◆ DOCUMENT SECTION
——
# ML Wiki

## Regularization

• Regularization is a technique used to address overfitting
• Main idea of regularization is to keep all the features, but reduce magnitude of parameters $\theta$
• It works well when we have a lot of features, each of which contributes a bit to predicting $y$

### Penalization

• Suppose we want to fit $\theta_0 + \theta_1 x_1 + \theta_2 x_2 + \theta_3 x_3 + \theta_4 x_4$
• We want to penalize $\theta_3$ and $\theta_4$ - and make them small
• we modify out cost function $J$:
$J(\theta) = \cfrac{1}{m} \left[ \sum_{i=1}^{m} \text{cost}(h_{\theta}(x^{(i)}), y^{(i)}) + 1000 \cdot \theta_3^2 + 1000 \cdot \theta_4^2 \right]$
• where $1000 \cdot \theta_3^2$ and $1000 \cdot \theta_4^2$ - penalty for using $\theta_3$ and $\theta_4$ respectively
• As a result, we'll have $\theta_3 \approx 0$ and $\theta_4 \approx 0$

So, regularization ensures that values for $\theta_1 ... \theta_n$ are small

• it makes the hypotheses simple
• and less prone to overfitting

## Cost Function

• we have features $x_1, ..., x_m$ - they may be polynomials
• and parameters $\theta_0, \theta_1, ..., \theta_m$

We don't know which parameter to penalize.

Here is our cost function $J$ with regularization:

• $J(\theta) = \cfrac{1}{m} \left[ \sum_{i=1}^{m} \text{cost}(h_{\theta}(x^{(i)}), y^{(i)}) + \lambda \sum_{j = 1}^{n} \theta_j^2 \right]$
• In the cost function we include the penalty for all $\theta$s
• we typically don't penalize $\theta_0$, only $\theta_1, ..., \theta_n$
• $\lambda$ is called regularization parameter

## Regularization Parameter $\lambda$

When we find the optimum for our cost function $J$ we have two goals:

• we would like to fit the training data well
• 1st term of the expression reflects that:
• $\sum_{i=1}^{m} (\text{cost}(h_{\theta}(x^{(i)})), y^{(i)})$
• we want to keep the parameters small
• 2nd term ensures that:
• $\lambda \sum_{j = 1}^{n} \theta_j^2$

$\lambda$ is the paramenter that controls the trade-off between these two goals

• We need to choose $\lambda$ carefully
• large $\lambda$ will lead to underfitting (we'll end up with $h_{\theta}(x) \approx \theta_0$ )
——
◆ TASK TO COMPLETE
Answer these questions from the regularization text:
1. What is the main idea of regularization?
2. Which parameter is typically left out of the penalty?
3. What does a large λ lead to?

◆ DATA
——
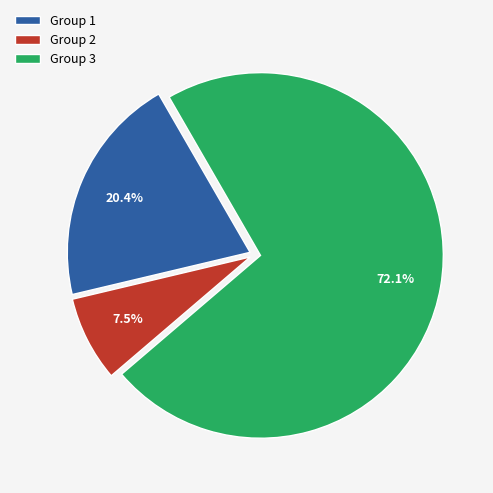

Between Group 1 and Group 2, which is larger?

Group 1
——
◆ RESPONSE TO THE EXERCISE
1. Keep all the features but reduce the magnitude of the parameters θ.
2. θ₀.
3. Underfitting, with h_θ(x) ≈ θ₀.